▶ [Выбранный фрагмент]:

# # # #

Настоящее дается как беспрерывное движение, которое, конечно, симпатичней Гейне, чем немецкий политический застой. Но в результате этого движения настоящее во Франции совершенно призрачно, любая форма стабильности и идентичности исчезает[253]. Парадоксально, настоящее вообще не имеет формы. В «Лютеции» Гейне пишет, что в этой стране «все шатается, даже Луксорский обелиск». «Это не гипербола, но буквальная истина — уже несколько месяцев здесь идут разговоры о том, что обелиск нетвердо стоит на своем пьедестале, что по временам он покачивается и в одно прекрасное утро свалится на голову людям, которые будут проходить мимо» (8: 153).

В рассуждениях об обелиске Гейне разворачивает дихотомию исторического сознания. Ведь до этого обелиск стоял у Луксорского храма и был подобен гробнице, заключающей в себе «вымершую мудрость прошлого, высохшие трупы царей, набальзамированную смерть» (8: 153). Из Египта он был перенесен прямо на площадь Людовика XV, где был казнен Людовик XVI, где «началось новое время и где святотатственный топор насильственно отсек его от прошлого» (8: 154). Обелиск переселился из замершего прошлого в тотальную нестабильность современности.

# # # #

▶ [Раздел данных]:

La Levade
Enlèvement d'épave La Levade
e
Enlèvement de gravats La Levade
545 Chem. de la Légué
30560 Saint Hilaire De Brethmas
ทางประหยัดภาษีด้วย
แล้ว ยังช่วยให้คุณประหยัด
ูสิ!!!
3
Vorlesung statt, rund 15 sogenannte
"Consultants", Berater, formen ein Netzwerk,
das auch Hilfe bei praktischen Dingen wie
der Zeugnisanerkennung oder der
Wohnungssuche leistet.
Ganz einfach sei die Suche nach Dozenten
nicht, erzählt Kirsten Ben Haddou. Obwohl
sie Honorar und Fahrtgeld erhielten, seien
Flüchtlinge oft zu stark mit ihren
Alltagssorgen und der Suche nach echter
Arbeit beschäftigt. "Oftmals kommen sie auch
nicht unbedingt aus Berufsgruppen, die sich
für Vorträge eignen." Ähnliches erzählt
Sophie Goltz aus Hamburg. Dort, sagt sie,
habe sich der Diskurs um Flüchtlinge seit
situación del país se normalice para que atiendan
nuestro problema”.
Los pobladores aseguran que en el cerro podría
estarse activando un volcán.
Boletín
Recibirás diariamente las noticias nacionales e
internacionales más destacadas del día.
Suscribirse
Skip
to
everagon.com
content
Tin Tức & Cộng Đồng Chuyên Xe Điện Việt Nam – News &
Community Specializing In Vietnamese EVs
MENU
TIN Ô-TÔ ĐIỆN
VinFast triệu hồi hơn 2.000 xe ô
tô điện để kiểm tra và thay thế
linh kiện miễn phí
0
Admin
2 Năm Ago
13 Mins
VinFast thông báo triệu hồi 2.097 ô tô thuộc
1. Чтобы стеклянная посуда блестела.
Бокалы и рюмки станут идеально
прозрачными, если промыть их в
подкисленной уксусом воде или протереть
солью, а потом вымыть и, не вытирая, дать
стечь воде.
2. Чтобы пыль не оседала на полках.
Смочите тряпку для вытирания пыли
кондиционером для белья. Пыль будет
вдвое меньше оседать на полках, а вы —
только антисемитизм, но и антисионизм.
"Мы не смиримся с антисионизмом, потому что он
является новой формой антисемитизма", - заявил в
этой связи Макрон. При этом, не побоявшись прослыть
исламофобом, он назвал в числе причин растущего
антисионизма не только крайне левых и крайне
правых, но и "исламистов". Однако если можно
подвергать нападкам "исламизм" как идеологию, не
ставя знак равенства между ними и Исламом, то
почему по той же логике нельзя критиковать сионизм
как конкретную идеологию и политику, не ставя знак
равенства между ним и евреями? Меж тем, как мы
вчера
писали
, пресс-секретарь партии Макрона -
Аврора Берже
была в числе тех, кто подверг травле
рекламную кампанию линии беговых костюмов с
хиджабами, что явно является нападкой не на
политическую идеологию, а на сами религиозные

# # # #

▶ [Указание 1]:
Где, согласно фрагменту о Гейне, стоял обелиск до того, как его перенесли из Египта?
▶ [Указание 2]:
Перепишите дословно часть фрагмента о Гейне начиная со слов «В рассуждениях об» и заканчивая словами «тотальную нестабильность современности.» включительно.
При ответе опирайтесь только на фрагмент о Гейне.

▶ [Ответ 1]:
У Луксорского храма.

▶ [Ответ 2]:
В рассуждениях об обелиске Гейне разворачивает дихотомию исторического сознания. Ведь до этого обелиск стоял у Луксорского храма и был подобен гробнице, заключающей в себе «вымершую мудрость прошлого, высохшие трупы царей, набальзамированную смерть» (8: 153). Из Египта он был перенесен прямо на площадь Людовика XV, где был казнен Людовик XVI, где «началось новое время и где святотатственный топор насильственно отсек его от прошлого» (8: 154). Обелиск переселился из замершего прошлого в тотальную нестабильность современности.